- **Required action**:
Which lines of the material contain the word "Missouri"? Show each one.

[Start of section]

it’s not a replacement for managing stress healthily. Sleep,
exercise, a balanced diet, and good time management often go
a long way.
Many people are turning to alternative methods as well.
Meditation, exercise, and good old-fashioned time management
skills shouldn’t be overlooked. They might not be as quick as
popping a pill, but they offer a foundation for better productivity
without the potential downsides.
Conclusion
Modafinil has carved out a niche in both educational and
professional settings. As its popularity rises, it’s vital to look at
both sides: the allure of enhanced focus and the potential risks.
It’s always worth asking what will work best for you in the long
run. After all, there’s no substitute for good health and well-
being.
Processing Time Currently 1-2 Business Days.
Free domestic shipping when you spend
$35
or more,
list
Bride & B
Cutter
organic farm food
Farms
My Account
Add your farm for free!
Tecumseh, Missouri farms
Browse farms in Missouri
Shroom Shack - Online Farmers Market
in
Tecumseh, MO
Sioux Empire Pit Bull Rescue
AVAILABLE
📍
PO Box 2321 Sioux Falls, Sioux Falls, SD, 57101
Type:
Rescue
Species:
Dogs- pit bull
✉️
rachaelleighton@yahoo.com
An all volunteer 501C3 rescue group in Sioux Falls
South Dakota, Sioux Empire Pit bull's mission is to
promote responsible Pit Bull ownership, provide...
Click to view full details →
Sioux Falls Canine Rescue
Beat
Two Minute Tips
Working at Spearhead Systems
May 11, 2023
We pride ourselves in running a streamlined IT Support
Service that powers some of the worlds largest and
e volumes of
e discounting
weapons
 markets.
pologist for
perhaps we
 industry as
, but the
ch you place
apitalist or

[End of section]

- **Answer to this problem**:
Tecumseh, Missouri farms
Browse farms in Missouri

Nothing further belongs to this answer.